Excerpted text -
Nuclear power in the USA has been in a high cost purgatory for a long time. ALARA based regulation made new nuclear prohibitively expensive in the mid 1970's, by pushing newbuilding costs to four or more times what nuclear should-cost. Over the next three decades, ALARA pushed operating costs for existing plants to three or four times what they should be. Plants that could easily operate with 200 workers are staffed with 600 or 800 people, including small armies of ex-special ops security forces.
No problem. Already depreciated nuclear could afford it, when it was competing with coal. Along came fracking, and nuclear --- a low marginal cost source of power --- could not compete with gas, a high marginal cost source, on marginal cost. US nuclear survived only in a few regulated markets or with the help of taxpayer handouts. The two attempts to build new plants turned into financial fiascos.
Now all this is about to change. The Inflation Reduction Act gives nuclear power a first class seat on the gravy train. Happy days are here again.
1) Existing plants get a Production Tax Credit (PTC) of $15/MWh. Most of these plants are fully depreciated. In a rational world, a nuclear power plant's fuel and O&M cost would be about $10/MWh. The existing plant PTC will be more than double that. This will run 8 years before it has to be renewed.
2) New plants get a PTC of $25/MWh for the first ten years. And you tack on an extra 10% if your site is a brownfield, such as an old coal plant. And another 10% if you buy domestic. And $0.60 for every kilogram of hydrogen you make. It's sobering to realize that the PTC is larger than the fully built up should-cost of nuclear electricity.
3) This is all on top of 6 billion USD in the Civil Nuclear Credit Program. Not to mention, $700 million for 20% enriched fuel.
4) If you have a close, working relationship with the right bureaucrats, you might get access to loan guarantees that are supposed to support some 100 billion dollars in loans. 11.7 billion dollars has been appropriated for this purpose.
Nuclear joins wind and solar at the public trough.
But let's think this through. One of two things will happen:
1) The subsidy is sufficient to make the subsidized cost competitive. My guess is this will be the case for the existing plant PTC. But nuclear now violates ALARA. The plants can afford to spend more money reducing the danger of radiation exposure. The NRC needs to pile on more regulation, to bring that danger down to what is now Reasonably Achievable. Nuclear's operating costs must go up.
2) The subsidy is insufficient to make the subsidized cost competitive, in which case nothing happens, and the taxpayer saves some money. I suspect this will be the case for the newbuilding subsidies. With gas back down to around 2 cents/MMBTU, NuScale's subsidized price of $89/MWh is DOA. So far NuScale has signed up less than a third of the customers needed for its first plant.
But if I'm wrong, that will just give the NRC room to push costs up. Larger subsidies will only accelerate the cost increases. Subsidies combined with ALARA based regulation create an upward spiral in costs, and a downward spiral in nuclear's prospects, along with it any hope of solving the Gordian Knot.

Source material -
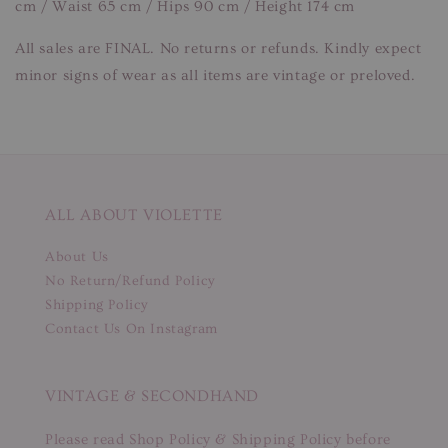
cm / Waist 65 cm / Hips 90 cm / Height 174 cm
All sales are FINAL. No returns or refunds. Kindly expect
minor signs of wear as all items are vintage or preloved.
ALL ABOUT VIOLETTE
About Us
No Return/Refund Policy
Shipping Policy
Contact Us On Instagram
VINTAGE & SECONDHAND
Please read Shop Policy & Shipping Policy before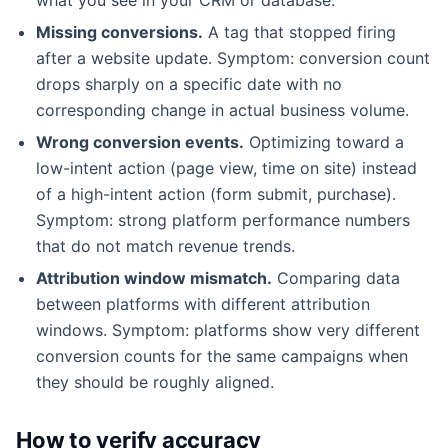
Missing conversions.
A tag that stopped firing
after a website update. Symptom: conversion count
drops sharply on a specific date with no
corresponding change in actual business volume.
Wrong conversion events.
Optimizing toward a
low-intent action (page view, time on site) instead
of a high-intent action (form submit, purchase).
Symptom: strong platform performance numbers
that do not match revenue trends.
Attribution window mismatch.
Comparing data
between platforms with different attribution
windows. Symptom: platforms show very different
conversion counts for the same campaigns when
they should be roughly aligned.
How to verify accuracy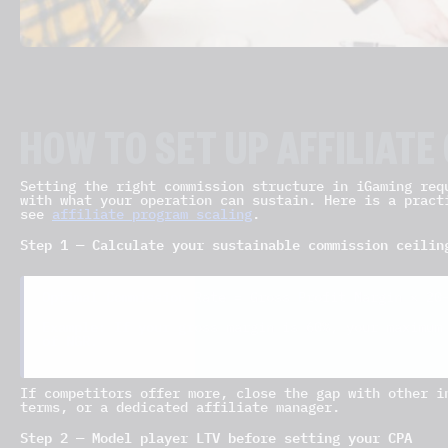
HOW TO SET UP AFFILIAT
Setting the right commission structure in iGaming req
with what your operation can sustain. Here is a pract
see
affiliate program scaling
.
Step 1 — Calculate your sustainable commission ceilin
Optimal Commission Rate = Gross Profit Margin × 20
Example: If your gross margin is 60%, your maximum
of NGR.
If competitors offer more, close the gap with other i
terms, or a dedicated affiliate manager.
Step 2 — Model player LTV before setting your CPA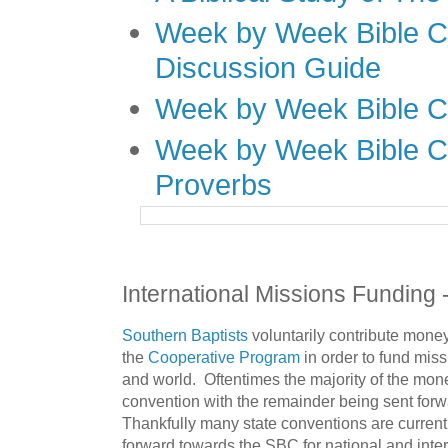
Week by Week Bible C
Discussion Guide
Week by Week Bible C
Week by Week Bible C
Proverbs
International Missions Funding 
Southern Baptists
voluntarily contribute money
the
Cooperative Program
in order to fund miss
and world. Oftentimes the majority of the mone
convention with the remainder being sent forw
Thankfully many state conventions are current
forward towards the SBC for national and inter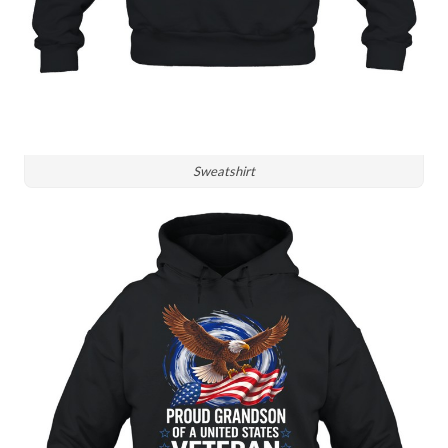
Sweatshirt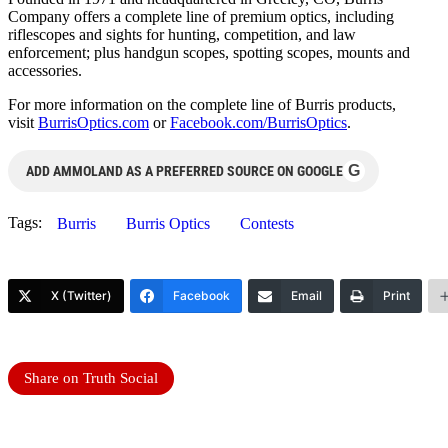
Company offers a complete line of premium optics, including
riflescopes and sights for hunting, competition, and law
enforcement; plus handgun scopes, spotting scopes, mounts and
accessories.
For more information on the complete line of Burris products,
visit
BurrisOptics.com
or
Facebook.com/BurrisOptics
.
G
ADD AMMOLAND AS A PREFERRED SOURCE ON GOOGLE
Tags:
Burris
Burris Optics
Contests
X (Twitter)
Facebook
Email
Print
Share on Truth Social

--

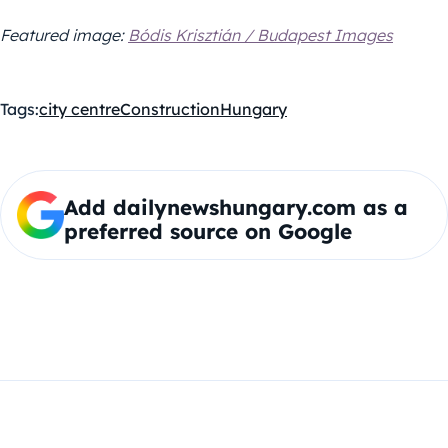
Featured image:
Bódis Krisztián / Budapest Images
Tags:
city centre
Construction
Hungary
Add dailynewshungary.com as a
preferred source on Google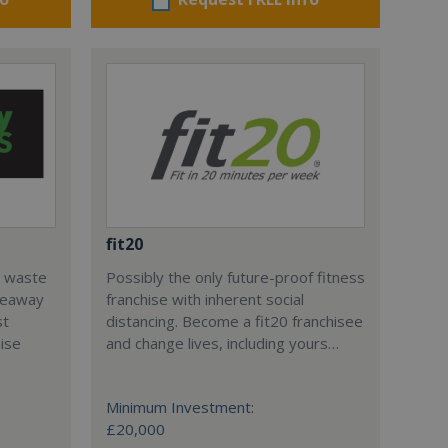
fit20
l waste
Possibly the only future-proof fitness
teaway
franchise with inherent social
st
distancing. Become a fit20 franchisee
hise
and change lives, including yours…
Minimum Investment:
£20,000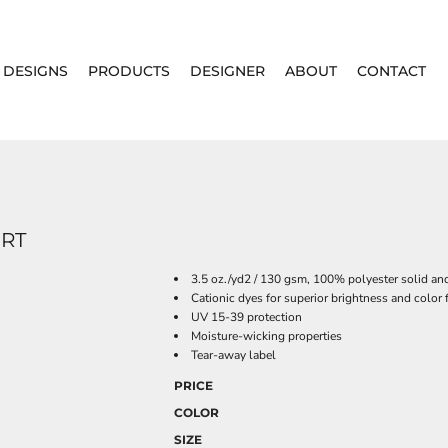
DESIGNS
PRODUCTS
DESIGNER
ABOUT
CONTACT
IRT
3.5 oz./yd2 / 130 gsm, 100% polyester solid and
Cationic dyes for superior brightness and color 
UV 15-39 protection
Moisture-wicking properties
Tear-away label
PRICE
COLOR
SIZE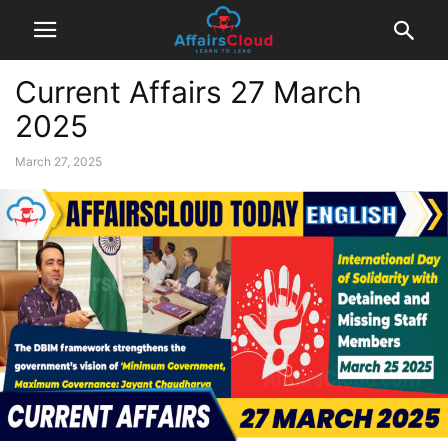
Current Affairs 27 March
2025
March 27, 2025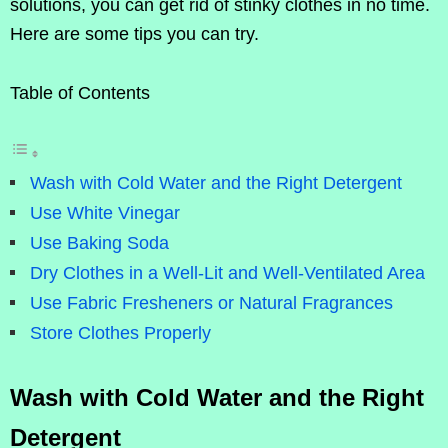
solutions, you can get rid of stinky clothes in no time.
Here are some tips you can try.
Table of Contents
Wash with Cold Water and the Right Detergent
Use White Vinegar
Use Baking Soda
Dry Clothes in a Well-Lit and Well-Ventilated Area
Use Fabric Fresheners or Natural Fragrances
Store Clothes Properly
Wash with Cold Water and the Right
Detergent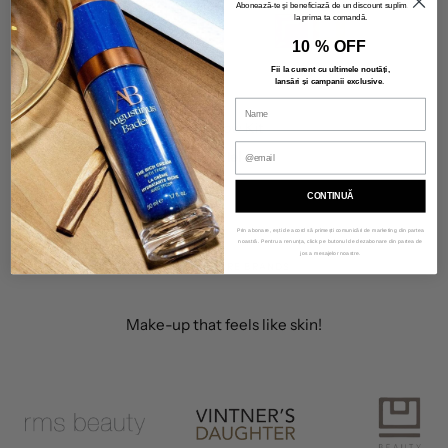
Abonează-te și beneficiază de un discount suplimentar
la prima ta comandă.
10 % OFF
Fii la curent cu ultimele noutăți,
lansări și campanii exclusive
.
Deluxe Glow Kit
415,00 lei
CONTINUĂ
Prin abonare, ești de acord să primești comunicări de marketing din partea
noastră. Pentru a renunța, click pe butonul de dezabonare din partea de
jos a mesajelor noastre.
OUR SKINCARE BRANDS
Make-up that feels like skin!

...

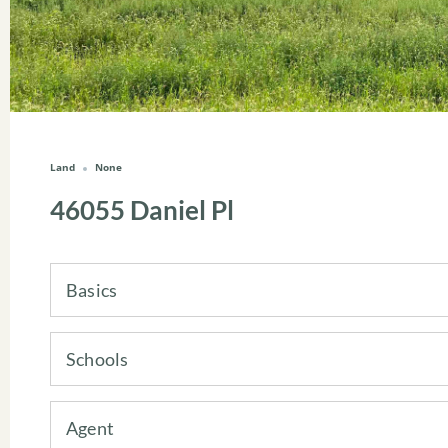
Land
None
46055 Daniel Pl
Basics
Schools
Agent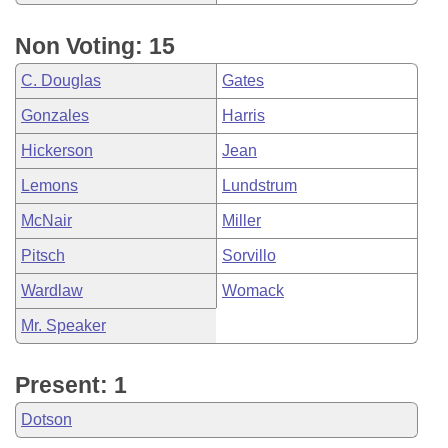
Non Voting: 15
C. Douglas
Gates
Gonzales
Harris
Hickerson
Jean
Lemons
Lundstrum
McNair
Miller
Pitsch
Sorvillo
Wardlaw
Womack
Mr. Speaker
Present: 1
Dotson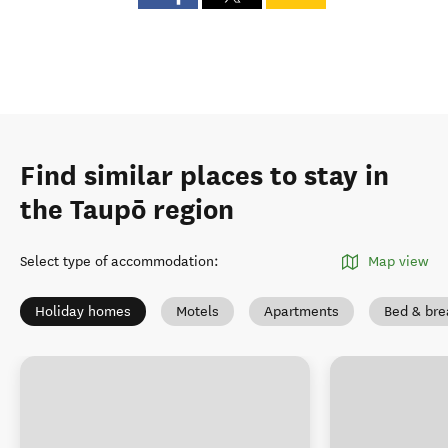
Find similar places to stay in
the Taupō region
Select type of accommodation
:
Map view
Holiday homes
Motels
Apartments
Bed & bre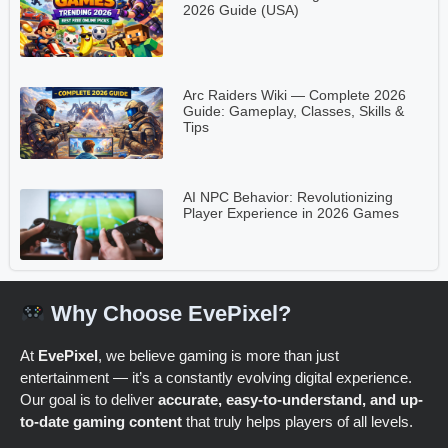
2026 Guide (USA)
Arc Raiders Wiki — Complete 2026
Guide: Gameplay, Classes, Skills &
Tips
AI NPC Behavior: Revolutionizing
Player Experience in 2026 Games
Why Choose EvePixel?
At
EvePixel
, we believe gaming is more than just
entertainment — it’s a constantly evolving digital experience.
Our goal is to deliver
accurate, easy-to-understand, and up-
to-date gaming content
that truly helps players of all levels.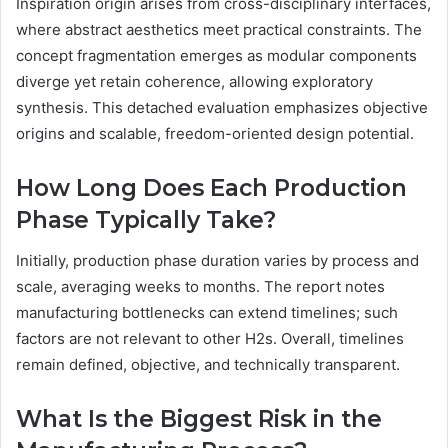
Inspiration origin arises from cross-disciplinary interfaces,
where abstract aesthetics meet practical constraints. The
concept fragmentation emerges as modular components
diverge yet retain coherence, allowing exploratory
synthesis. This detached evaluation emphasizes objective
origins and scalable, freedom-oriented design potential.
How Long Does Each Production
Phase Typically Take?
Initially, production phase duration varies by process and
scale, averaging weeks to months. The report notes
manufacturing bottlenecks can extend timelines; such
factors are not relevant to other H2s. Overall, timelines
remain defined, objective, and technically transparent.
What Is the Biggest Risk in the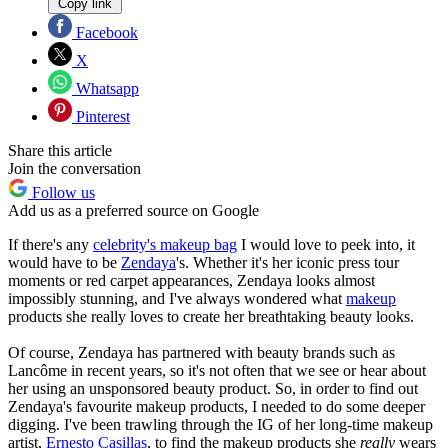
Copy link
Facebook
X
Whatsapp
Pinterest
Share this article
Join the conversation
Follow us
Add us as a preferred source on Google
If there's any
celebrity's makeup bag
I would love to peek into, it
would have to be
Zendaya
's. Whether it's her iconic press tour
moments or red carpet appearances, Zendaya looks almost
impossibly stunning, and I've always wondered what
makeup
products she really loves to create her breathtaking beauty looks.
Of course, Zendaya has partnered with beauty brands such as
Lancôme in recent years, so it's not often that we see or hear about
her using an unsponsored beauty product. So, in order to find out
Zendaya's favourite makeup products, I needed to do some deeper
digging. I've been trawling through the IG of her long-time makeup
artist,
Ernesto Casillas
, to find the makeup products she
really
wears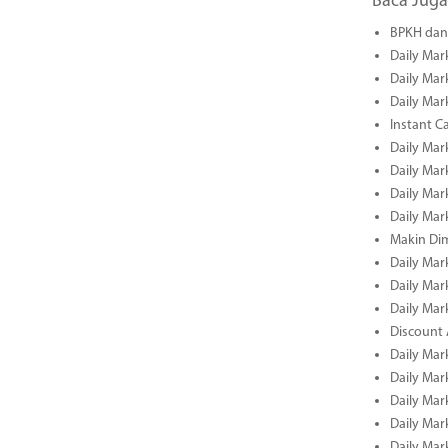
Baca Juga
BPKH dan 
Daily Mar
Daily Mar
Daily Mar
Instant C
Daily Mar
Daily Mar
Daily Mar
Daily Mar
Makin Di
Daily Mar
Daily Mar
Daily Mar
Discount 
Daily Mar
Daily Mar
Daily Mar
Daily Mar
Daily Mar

What is required - From the text on nuclear power subsidies above, transcribe the passage starting at "No problem. Already" and ending at "into financial fiascos.".

Problem solution -
No problem. Already depreciated nuclear could afford it, when it was competing with coal. Along came fracking, and nuclear --- a low marginal cost source of power --- could not compete with gas, a high marginal cost source, on marginal cost. US nuclear survived only in a few regulated markets or with the help of taxpayer handouts. The two attempts to build new plants turned into financial fiascos.